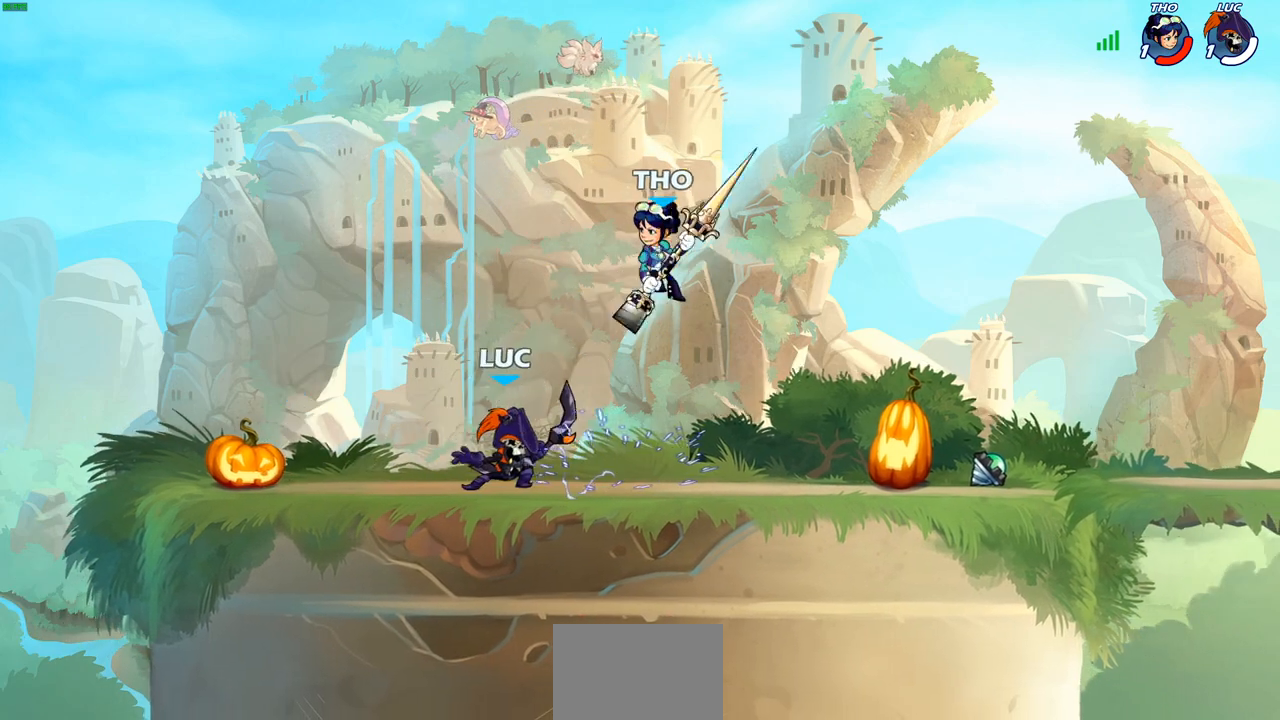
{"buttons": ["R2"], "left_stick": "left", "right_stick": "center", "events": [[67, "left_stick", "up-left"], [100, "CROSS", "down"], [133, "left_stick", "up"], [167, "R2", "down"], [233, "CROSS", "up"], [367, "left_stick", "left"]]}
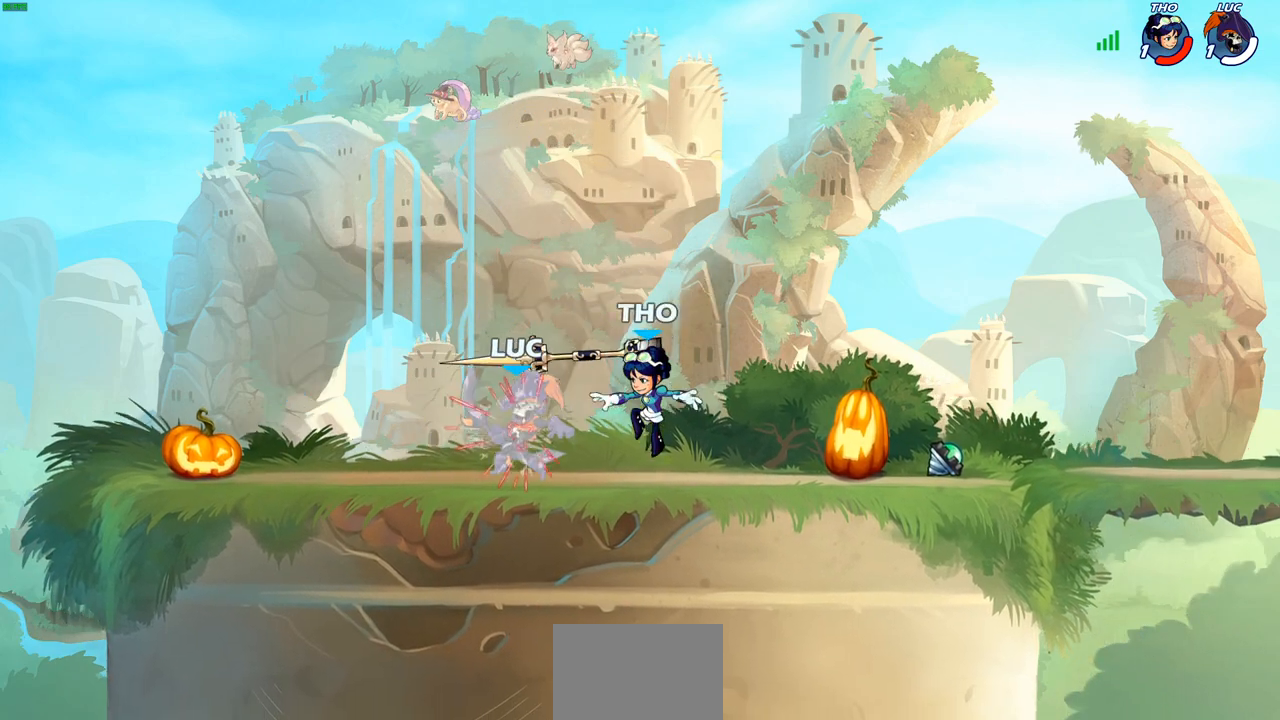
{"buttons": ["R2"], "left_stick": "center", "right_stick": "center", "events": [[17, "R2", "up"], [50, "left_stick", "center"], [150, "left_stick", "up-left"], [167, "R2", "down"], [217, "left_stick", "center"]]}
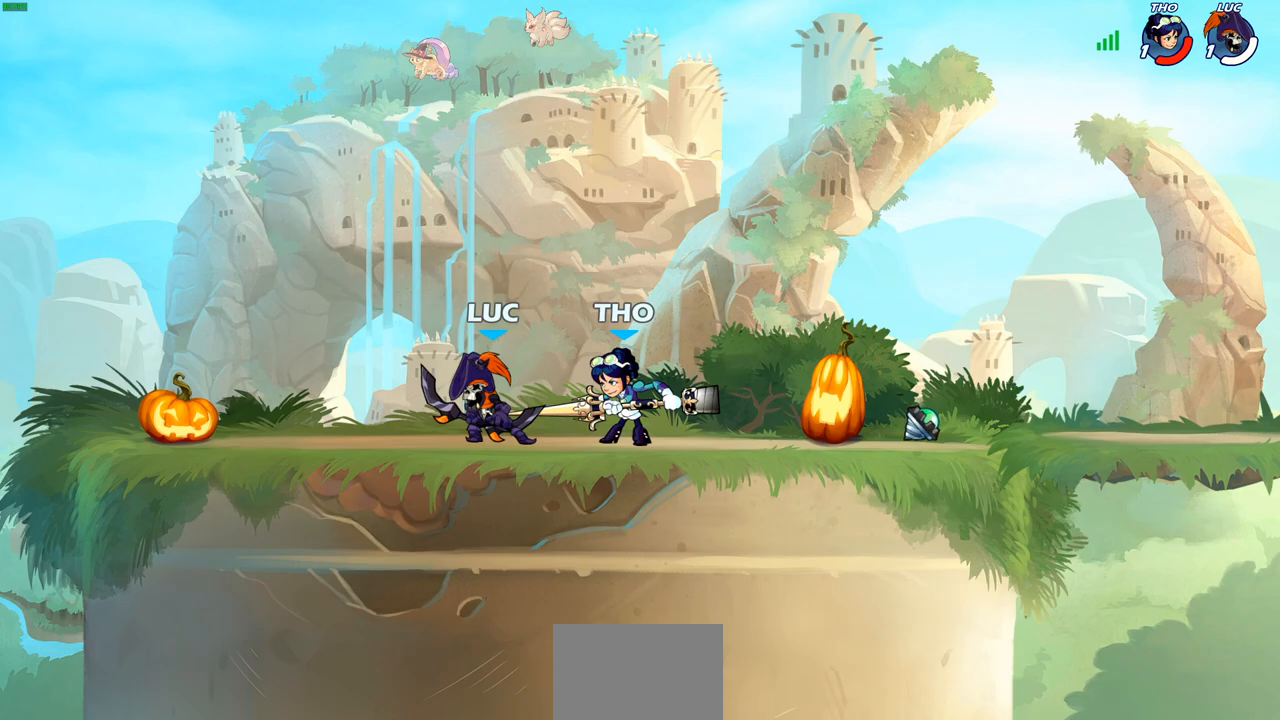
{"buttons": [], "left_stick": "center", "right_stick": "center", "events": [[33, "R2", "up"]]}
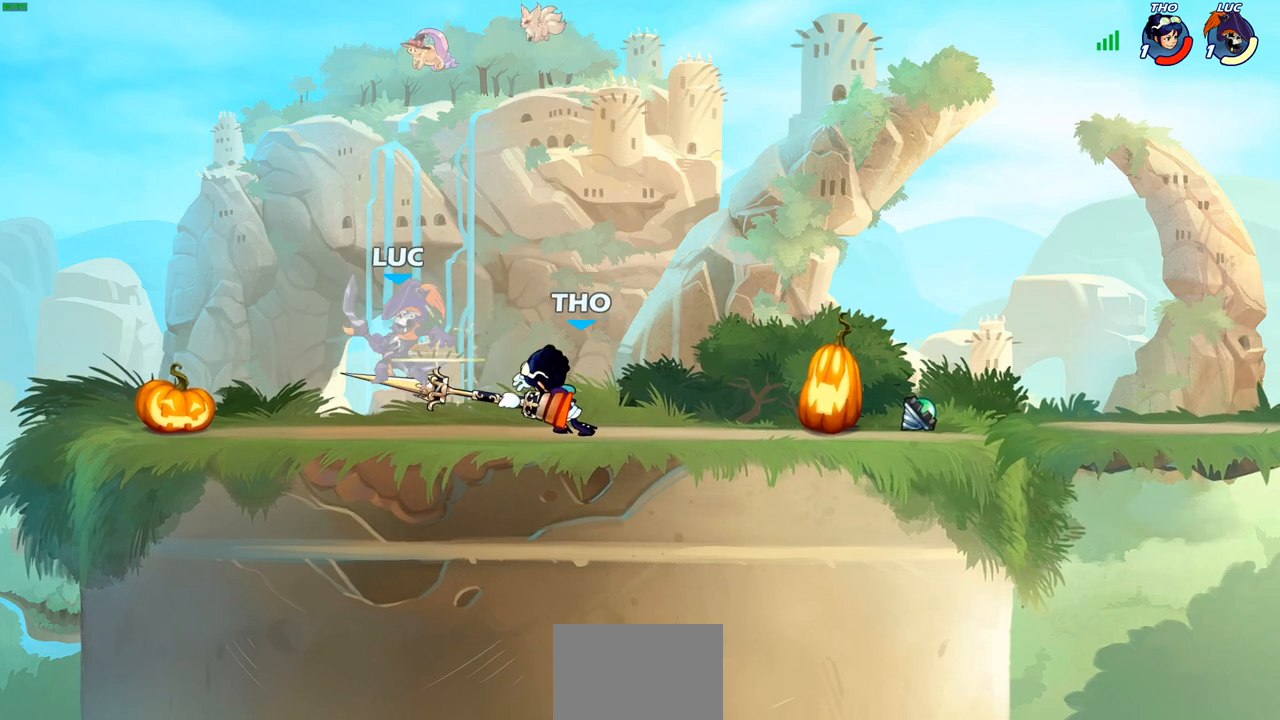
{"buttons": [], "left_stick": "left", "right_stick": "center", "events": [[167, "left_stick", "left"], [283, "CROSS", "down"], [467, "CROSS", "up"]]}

§ Assigned task
Across all the lines above, repeat the wording exactly and omit the pictures.

§ Finished task
{"buttons": ["R2"], "left_stick": "left", "right_stick": "center", "events": [[67, "left_stick", "up-left"], [100, "CROSS", "down"], [133, "left_stick", "up"], [167, "R2", "down"], [233, "CROSS", "up"], [367, "left_stick", "left"]]}
{"buttons": ["R2"], "left_stick": "center", "right_stick": "center", "events": [[17, "R2", "up"], [50, "left_stick", "center"], [150, "left_stick", "up-left"], [167, "R2", "down"], [217, "left_stick", "center"]]}
{"buttons": [], "left_stick": "center", "right_stick": "center", "events": [[33, "R2", "up"]]}
{"buttons": [], "left_stick": "left", "right_stick": "center", "events": [[167, "left_stick", "left"], [283, "CROSS", "down"], [467, "CROSS", "up"]]}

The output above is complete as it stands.